Work instructions:
Look in the material below for the line with "153: (202, 174)" and the line with "162: (179, 185)", then set down exactly those two lines and all lines between, nothing more.

Information given:
[Start of section]

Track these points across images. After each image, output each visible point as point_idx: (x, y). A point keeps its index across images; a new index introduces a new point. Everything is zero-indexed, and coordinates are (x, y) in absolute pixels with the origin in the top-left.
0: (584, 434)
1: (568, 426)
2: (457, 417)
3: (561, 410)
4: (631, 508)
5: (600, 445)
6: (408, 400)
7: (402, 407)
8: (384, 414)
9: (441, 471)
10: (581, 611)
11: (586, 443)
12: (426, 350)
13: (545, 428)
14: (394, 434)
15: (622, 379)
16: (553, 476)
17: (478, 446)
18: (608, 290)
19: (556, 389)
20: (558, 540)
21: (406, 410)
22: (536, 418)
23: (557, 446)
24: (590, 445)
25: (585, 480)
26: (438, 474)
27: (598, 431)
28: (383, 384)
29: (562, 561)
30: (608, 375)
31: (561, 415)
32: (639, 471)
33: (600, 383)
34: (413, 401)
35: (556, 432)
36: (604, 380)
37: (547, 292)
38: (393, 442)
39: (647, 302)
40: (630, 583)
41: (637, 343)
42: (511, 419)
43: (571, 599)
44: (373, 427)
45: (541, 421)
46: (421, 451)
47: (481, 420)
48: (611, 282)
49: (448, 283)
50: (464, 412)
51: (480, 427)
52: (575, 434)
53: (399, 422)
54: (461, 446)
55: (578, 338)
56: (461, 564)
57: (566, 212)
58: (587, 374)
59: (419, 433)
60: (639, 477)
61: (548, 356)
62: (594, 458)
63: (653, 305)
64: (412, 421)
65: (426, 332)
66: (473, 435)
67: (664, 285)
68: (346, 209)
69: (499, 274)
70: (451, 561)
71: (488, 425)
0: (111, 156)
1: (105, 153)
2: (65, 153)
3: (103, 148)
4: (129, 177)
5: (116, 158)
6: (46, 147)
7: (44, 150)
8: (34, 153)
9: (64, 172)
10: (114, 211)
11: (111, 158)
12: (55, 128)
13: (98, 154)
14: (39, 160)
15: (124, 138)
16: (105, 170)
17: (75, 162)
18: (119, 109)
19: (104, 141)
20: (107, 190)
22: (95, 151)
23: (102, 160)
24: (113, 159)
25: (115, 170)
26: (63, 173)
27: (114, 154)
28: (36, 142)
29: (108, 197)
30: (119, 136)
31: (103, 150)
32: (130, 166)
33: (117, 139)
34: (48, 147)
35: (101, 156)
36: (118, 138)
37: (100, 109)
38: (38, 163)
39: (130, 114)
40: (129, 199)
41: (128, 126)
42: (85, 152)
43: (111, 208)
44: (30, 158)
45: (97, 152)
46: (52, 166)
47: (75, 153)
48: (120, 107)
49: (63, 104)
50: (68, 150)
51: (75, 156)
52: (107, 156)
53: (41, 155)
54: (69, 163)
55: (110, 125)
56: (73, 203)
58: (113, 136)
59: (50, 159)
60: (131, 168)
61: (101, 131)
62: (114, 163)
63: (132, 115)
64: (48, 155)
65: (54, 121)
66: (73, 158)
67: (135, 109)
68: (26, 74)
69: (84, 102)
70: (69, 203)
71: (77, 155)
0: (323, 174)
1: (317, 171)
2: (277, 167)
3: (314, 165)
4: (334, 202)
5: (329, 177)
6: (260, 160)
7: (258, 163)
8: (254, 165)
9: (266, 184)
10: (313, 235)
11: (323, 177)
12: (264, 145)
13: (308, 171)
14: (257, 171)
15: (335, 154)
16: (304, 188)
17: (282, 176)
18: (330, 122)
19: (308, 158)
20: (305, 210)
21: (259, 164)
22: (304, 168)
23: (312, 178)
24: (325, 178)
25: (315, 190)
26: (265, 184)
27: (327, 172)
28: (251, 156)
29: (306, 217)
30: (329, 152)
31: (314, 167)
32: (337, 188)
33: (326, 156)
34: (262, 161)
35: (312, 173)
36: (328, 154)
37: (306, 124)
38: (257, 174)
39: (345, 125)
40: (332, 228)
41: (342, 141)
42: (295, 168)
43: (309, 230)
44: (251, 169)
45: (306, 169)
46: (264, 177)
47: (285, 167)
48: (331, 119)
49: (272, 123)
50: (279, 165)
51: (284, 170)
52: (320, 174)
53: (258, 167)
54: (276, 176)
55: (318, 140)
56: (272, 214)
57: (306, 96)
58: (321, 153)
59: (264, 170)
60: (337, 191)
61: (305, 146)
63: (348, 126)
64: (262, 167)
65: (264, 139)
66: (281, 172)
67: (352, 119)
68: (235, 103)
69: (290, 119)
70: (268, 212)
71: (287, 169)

[End of section]
[Start of section]

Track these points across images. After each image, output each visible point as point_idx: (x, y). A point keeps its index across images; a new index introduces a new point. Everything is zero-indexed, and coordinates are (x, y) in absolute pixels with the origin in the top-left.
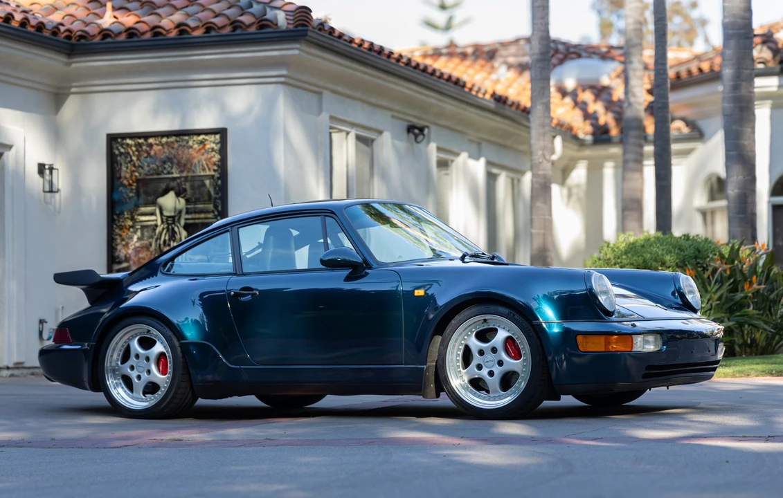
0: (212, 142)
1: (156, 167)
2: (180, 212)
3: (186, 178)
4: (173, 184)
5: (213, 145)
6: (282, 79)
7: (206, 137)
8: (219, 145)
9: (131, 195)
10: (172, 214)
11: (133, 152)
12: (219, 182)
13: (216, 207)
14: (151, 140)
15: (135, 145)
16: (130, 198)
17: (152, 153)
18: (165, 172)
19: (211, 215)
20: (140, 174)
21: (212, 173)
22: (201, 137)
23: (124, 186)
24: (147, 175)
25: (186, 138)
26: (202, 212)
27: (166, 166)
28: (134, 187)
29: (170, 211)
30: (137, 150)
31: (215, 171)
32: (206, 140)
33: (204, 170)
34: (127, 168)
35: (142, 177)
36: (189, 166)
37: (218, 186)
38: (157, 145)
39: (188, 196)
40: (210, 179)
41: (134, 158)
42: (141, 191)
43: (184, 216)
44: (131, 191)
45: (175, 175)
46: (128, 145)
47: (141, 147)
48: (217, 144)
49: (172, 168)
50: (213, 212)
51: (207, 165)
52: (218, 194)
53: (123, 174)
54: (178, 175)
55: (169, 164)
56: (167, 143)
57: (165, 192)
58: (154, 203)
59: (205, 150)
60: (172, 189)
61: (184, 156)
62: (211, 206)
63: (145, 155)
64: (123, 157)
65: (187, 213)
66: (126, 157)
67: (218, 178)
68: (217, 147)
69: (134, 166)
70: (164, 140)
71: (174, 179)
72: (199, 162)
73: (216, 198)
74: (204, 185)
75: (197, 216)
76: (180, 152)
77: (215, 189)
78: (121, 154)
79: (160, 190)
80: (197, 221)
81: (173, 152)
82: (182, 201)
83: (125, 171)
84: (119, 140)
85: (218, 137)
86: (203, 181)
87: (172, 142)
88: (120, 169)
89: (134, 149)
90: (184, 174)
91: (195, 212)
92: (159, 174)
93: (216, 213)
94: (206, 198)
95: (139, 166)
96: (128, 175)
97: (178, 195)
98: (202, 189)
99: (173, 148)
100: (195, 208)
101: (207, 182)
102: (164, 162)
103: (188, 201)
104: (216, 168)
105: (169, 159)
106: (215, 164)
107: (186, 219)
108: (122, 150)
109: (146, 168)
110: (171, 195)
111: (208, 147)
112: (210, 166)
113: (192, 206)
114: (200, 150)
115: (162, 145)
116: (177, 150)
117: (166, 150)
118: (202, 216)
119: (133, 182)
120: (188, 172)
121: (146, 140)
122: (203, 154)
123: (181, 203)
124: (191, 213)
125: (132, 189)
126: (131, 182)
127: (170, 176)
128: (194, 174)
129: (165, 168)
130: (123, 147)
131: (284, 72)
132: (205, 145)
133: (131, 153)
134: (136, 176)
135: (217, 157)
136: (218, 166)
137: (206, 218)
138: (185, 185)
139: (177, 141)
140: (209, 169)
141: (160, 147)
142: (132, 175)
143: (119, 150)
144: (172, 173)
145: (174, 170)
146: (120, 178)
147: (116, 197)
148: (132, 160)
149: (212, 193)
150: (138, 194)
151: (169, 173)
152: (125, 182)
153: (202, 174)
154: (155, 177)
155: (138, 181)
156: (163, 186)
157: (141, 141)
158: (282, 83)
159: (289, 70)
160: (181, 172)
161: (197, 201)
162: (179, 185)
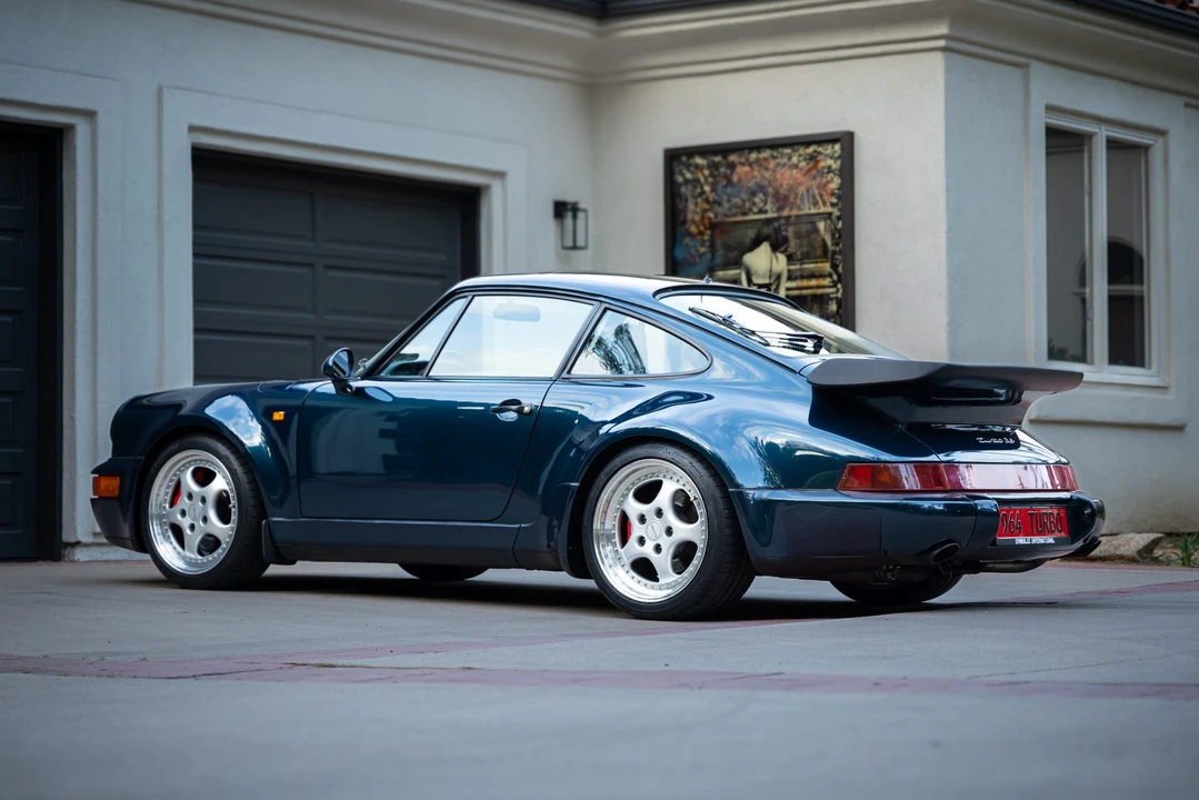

[End of section]

Output for this exercise:
153: (202, 174)
154: (155, 177)
155: (138, 181)
156: (163, 186)
157: (141, 141)
158: (282, 83)
159: (289, 70)
160: (181, 172)
161: (197, 201)
162: (179, 185)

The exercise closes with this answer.